◆ **What the exercise asks**:
Print only the lines from the top of the data through the line with "predictor model size.", both included, skipping every picture.

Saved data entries
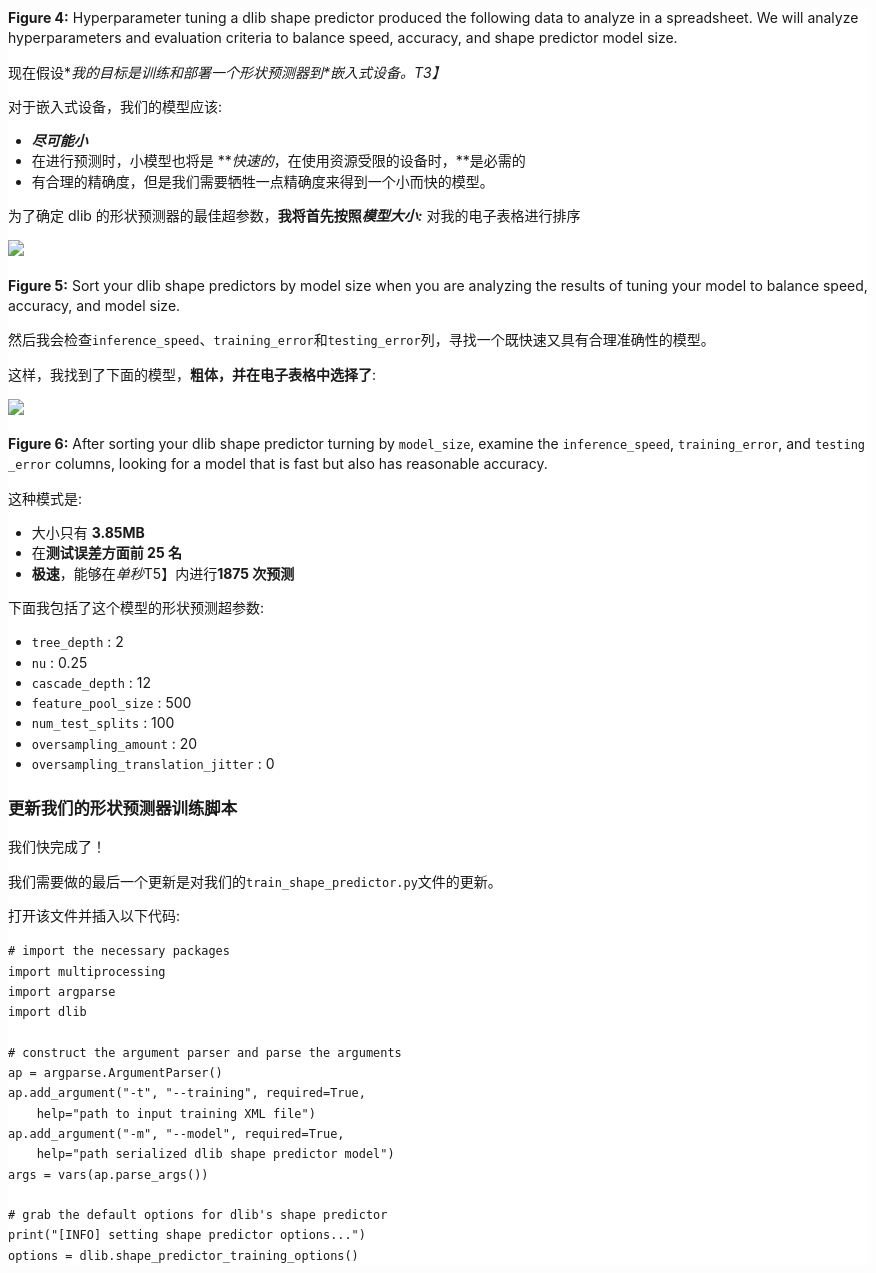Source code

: **Figure 4:** Hyperparameter tuning a dlib shape predictor produced the following data to analyze in a spreadsheet. We will analyze hyperparameters and evaluation criteria to balance speed, accuracy, and shape predictor model size.

现在假设**我的目标是训练和部署一个形状预测器到*嵌入式设备。*T3】**

对于嵌入式设备，我们的模型应该:

*   ***尽可能小***
*   在进行预测时，小模型也将是 ***快速的*，在使用资源受限的设备时，**是必需的
*   有合理的精确度，但是我们需要牺牲一点精确度来得到一个小而快的模型。

为了确定 dlib 的形状预测器的最佳超参数，**我将首先按照*模型大小:*** 对我的电子表格进行排序

[![](../Images/7e503ed25dba75395d9d66b932ae6b47.png)](https://pyimagesearch.com/wp-content/uploads/2019/12/tune_dlib_shape_pred_model_size_sorted.png)

**Figure 5:** Sort your dlib shape predictors by model size when you are analyzing the results of tuning your model to balance speed, accuracy, and model size.

然后我会检查`inference_speed`、`training_error`和`testing_error`列，寻找一个既快速又具有合理准确性的模型。

这样，我找到了下面的模型，**粗体，并在电子表格中选择了**:

[![](../Images/1ee73942d04a391797d192aaee0a7b12.png)](https://pyimagesearch.com/wp-content/uploads/2019/12/tune_dlib_shape_pred_best_model.png)

**Figure 6:** After sorting your dlib shape predictor turning by `model_size`, examine the `inference_speed`, `training_error`, and `testing_error` columns, looking for a model that is fast but also has reasonable accuracy.

这种模式是:

*   大小只有 **3.85MB**
*   在**测试误差方面前 25 名**
*   **极速**，能够在*单秒*T5】内进行**1875 次预测**

下面我包括了这个模型的形状预测超参数:

*   `tree_depth` : 2
*   `nu` : 0.25
*   `cascade_depth` : 12
*   `feature_pool_size` : 500
*   `num_test_splits` : 100
*   `oversampling_amount` : 20
*   `oversampling_translation_jitter` : 0

### 更新我们的形状预测器训练脚本

我们快完成了！

我们需要做的最后一个更新是对我们的`train_shape_predictor.py`文件的更新。

打开该文件并插入以下代码:

```
# import the necessary packages
import multiprocessing
import argparse
import dlib

# construct the argument parser and parse the arguments
ap = argparse.ArgumentParser()
ap.add_argument("-t", "--training", required=True,
	help="path to input training XML file")
ap.add_argument("-m", "--model", required=True,
	help="path serialized dlib shape predictor model")
args = vars(ap.parse_args())

# grab the default options for dlib's shape predictor
print("[INFO] setting shape predictor options...")
options = dlib.shape_predictor_training_options()
```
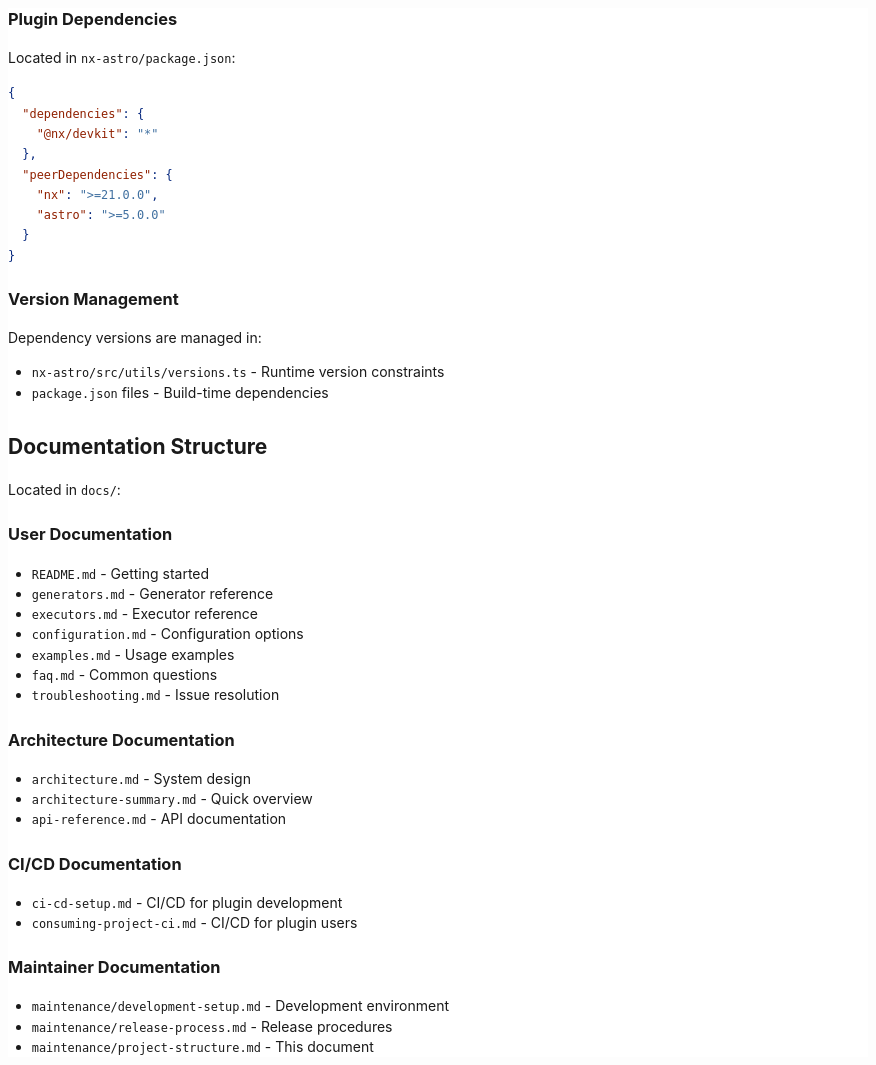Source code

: ### Plugin Dependencies

Located in `nx-astro/package.json`:

```json
{
  "dependencies": {
    "@nx/devkit": "*"
  },
  "peerDependencies": {
    "nx": ">=21.0.0",
    "astro": ">=5.0.0"
  }
}
```

### Version Management

Dependency versions are managed in:
- `nx-astro/src/utils/versions.ts` - Runtime version constraints
- `package.json` files - Build-time dependencies

## Documentation Structure

Located in `docs/`:

### User Documentation

- `README.md` - Getting started
- `generators.md` - Generator reference
- `executors.md` - Executor reference
- `configuration.md` - Configuration options
- `examples.md` - Usage examples
- `faq.md` - Common questions
- `troubleshooting.md` - Issue resolution

### Architecture Documentation

- `architecture.md` - System design
- `architecture-summary.md` - Quick overview
- `api-reference.md` - API documentation

### CI/CD Documentation

- `ci-cd-setup.md` - CI/CD for plugin development
- `consuming-project-ci.md` - CI/CD for plugin users

### Maintainer Documentation

- `maintenance/development-setup.md` - Development environment
- `maintenance/release-process.md` - Release procedures
- `maintenance/project-structure.md` - This document
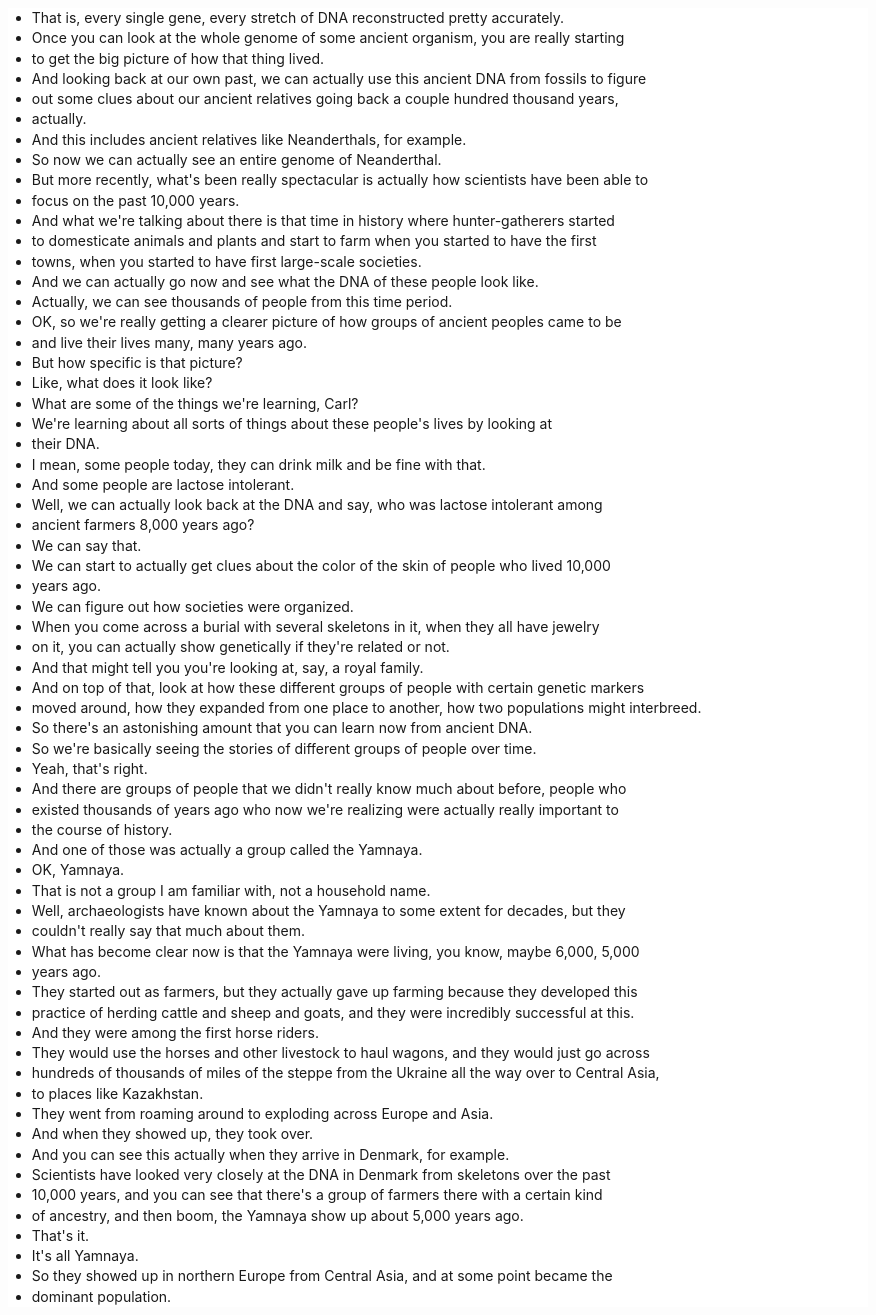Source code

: *  That is, every single gene, every stretch of DNA reconstructed pretty accurately.
*  Once you can look at the whole genome of some ancient organism, you are really starting
*  to get the big picture of how that thing lived.
*  And looking back at our own past, we can actually use this ancient DNA from fossils to figure
*  out some clues about our ancient relatives going back a couple hundred thousand years,
*  actually.
*  And this includes ancient relatives like Neanderthals, for example.
*  So now we can actually see an entire genome of Neanderthal.
*  But more recently, what's been really spectacular is actually how scientists have been able to
*  focus on the past 10,000 years.
*  And what we're talking about there is that time in history where hunter-gatherers started
*  to domesticate animals and plants and start to farm when you started to have the first
*  towns, when you started to have first large-scale societies.
*  And we can actually go now and see what the DNA of these people look like.
*  Actually, we can see thousands of people from this time period.
*  OK, so we're really getting a clearer picture of how groups of ancient peoples came to be
*  and live their lives many, many years ago.
*  But how specific is that picture?
*  Like, what does it look like?
*  What are some of the things we're learning, Carl?
*  We're learning about all sorts of things about these people's lives by looking at
*  their DNA.
*  I mean, some people today, they can drink milk and be fine with that.
*  And some people are lactose intolerant.
*  Well, we can actually look back at the DNA and say, who was lactose intolerant among
*  ancient farmers 8,000 years ago?
*  We can say that.
*  We can start to actually get clues about the color of the skin of people who lived 10,000
*  years ago.
*  We can figure out how societies were organized.
*  When you come across a burial with several skeletons in it, when they all have jewelry
*  on it, you can actually show genetically if they're related or not.
*  And that might tell you you're looking at, say, a royal family.
*  And on top of that, look at how these different groups of people with certain genetic markers
*  moved around, how they expanded from one place to another, how two populations might interbreed.
*  So there's an astonishing amount that you can learn now from ancient DNA.
*  So we're basically seeing the stories of different groups of people over time.
*  Yeah, that's right.
*  And there are groups of people that we didn't really know much about before, people who
*  existed thousands of years ago who now we're realizing were actually really important to
*  the course of history.
*  And one of those was actually a group called the Yamnaya.
*  OK, Yamnaya.
*  That is not a group I am familiar with, not a household name.
*  Well, archaeologists have known about the Yamnaya to some extent for decades, but they
*  couldn't really say that much about them.
*  What has become clear now is that the Yamnaya were living, you know, maybe 6,000, 5,000
*  years ago.
*  They started out as farmers, but they actually gave up farming because they developed this
*  practice of herding cattle and sheep and goats, and they were incredibly successful at this.
*  And they were among the first horse riders.
*  They would use the horses and other livestock to haul wagons, and they would just go across
*  hundreds of thousands of miles of the steppe from the Ukraine all the way over to Central Asia,
*  to places like Kazakhstan.
*  They went from roaming around to exploding across Europe and Asia.
*  And when they showed up, they took over.
*  And you can see this actually when they arrive in Denmark, for example.
*  Scientists have looked very closely at the DNA in Denmark from skeletons over the past
*  10,000 years, and you can see that there's a group of farmers there with a certain kind
*  of ancestry, and then boom, the Yamnaya show up about 5,000 years ago.
*  That's it.
*  It's all Yamnaya.
*  So they showed up in northern Europe from Central Asia, and at some point became the
*  dominant population.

◆ **Exercise solution**:
Source code

: **Figure 4:** Hyperparameter tuning a dlib shape predictor produced the following data to analyze in a spreadsheet. We will analyze hyperparameters and evaluation criteria to balance speed, accuracy, and shape predictor model size.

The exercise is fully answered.